The valuation of any business is inherently risky, and the decided cases provide useful guidance. For example:
H v H  2 FLR 2092 (Moylan J):
“The purpose of valuations, when required, is to assist the court in testing the fairness of the proposed outcome. It is not to ensure mathematical/accounting accuracy, which is invariably no more than a chimera. Further, to seek to construct the whole edifice of an award on a business valuation which is no more than a broad, or even very broad, guide is to risk creating an edifice which is unsound and, hence, likely to be unfair. In my experience, valuations of shares in private companies are among the most fragile valuations which can be obtained.”
Chai v Peng  1 FLR 248 (Bodey J):
‘It is a familiar approach to depart from equality of outcome where one party (usually the wife) is to receive cash, while the other party (usually the husband) is to retain the illiquid business assets with all the risks (and possible advantages) involved.’
In Chai v Peng, the wife received 40% of the ‘kitty’ to reflect this fact. These observations apply forcefully where a business has been valued on an Earnings Basis but less so when businesses are valued on a Net Assets Basis, which is regarded as more reliable. A phrase often used is that valuation is more art than science.
Challenging business valuations in divorce
Given the broad range possible in business valuations, it is perhaps unsurprising that one of the spouses may be disappointed with the conclusions of a single joint expert. In those circumstances, it is sometimes possible to argue for the instruction of a second expert and to rely on their evidence – a so-called “Daniels v Walker” application. These are not straightforward applications, and the basis of the application must be more than peripheral or” fanciful” to use the court’s expression.
There is limited case law on the subject, but the following principles set out in Bulic v Harwoods & Ors  are relevant when the court is deciding whether or not to grant the application:
- ‘What represents justice between the parties will very much depend upon the facts of each case’.
- ‘the saving of time and money is likely to assume greater significance in inverse proportion to the centrality of the issues’.
- ‘Where the court is concerned with a relatively “peripheral” issue, it is likely to be only in unusual circumstances that the services of a single joint expert will be dispensed with’.
- ‘the court is less likely to be ready to dispense with a single joint expert where the evidence is of a non-technical nature’.
Handling business valuations in divorce – final thoughts
In summary, a disagreement regarding the single joint expert’s opinion on a business evaluations in divorce will not usually be enough to succeed in a Daniels v Walker application. Normally, technical reasons will be required, which in itself will involve working with a shadow expert in the background to consider carefully any shortcomings in the single joint expert’s report and the reasons for arriving at their conclusions.

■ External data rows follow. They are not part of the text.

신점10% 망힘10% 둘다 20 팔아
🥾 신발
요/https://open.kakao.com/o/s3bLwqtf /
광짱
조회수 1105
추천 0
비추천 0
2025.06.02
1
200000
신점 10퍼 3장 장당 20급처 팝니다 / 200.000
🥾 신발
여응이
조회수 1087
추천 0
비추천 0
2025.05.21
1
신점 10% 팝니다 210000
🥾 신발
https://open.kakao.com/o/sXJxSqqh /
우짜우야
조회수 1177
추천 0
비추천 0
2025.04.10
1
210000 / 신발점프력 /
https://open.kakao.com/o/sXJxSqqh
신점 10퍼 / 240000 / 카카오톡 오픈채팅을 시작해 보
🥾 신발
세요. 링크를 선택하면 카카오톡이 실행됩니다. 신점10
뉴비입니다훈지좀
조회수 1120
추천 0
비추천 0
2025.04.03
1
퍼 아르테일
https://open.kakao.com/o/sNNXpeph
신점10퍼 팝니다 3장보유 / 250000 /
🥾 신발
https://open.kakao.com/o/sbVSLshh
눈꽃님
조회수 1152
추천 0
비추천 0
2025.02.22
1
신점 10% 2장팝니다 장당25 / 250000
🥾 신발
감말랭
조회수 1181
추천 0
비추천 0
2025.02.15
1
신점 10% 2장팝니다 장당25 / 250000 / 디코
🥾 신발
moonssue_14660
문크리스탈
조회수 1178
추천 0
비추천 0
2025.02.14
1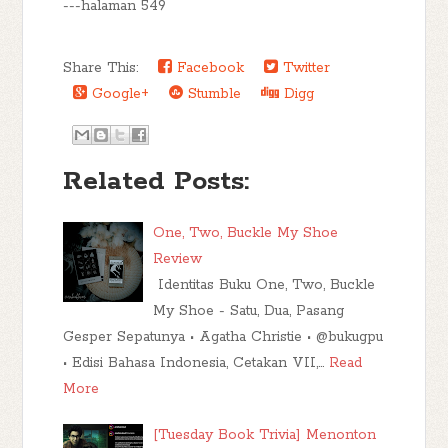
---halaman 549
Share This:
Facebook
Twitter
Google+
Stumble
Digg
Related Posts:
One, Two, Buckle My Shoe
Review
Identitas Buku One, Two, Buckle
My Shoe - Satu, Dua, Pasang
Gesper Sepatunya • Agatha Christie • @bukugpu
• Edisi Bahasa Indonesia, Cetakan VII,…
Read
More
[Tuesday Book Trivia] Menonton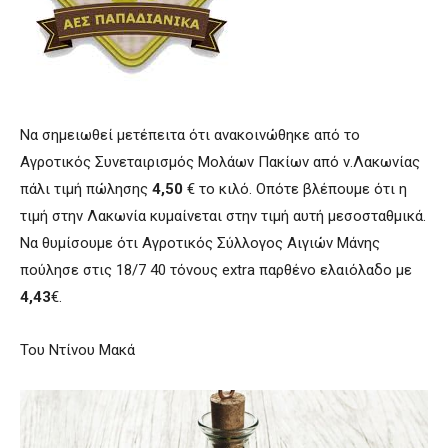
Να σημειωθεί μετέπειτα ότι ανακοινώθηκε από το
Αγροτικός Συνεταιρισμός Μολάων Πακίων από ν.Λακωνίας
πάλι τιμή πώλησης
4,50
€ το κιλό. Οπότε βλέπουμε ότι η
τιμή στην Λακωνία κυμαίνεται στην τιμή αυτή μεσοσταθμικά.
Να θυμίσουμε ότι Aγροτικός Σύλλογος Αιγιών Μάνης
πούλησε στις 18/7 40 τόνους extra παρθένο ελαιόλαδο με
4,43
€.
Του Ντίνου Μακά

If the application is successful, the court is also likely to give directions for the single joint expert to meet the proposed new expert with a view to narrowing the issues between the parties and saving costs.
If no agreement can be reached between the experts, they may both be directed to attend court and give evidence.
When it comes to business evaluations in divorce, the arguments are technical and complicated as the stakes can be high for each of the parties. Differences in valuations can sometimes mean a difference in the millions of pounds, and the business is often the most valuable asset in the case.
The costs of obtaining expert evidence can be very high, with fees of c.£10,000 not uncommon, so this will only be appropriate in cases where the values of the assets in the case are proportionate to the costs incurred.
A poorly drafted application is likely to result in an order for costs being made against the unsuccessful party. It is essential that expert advice is taken as soon as possible from an experienced team.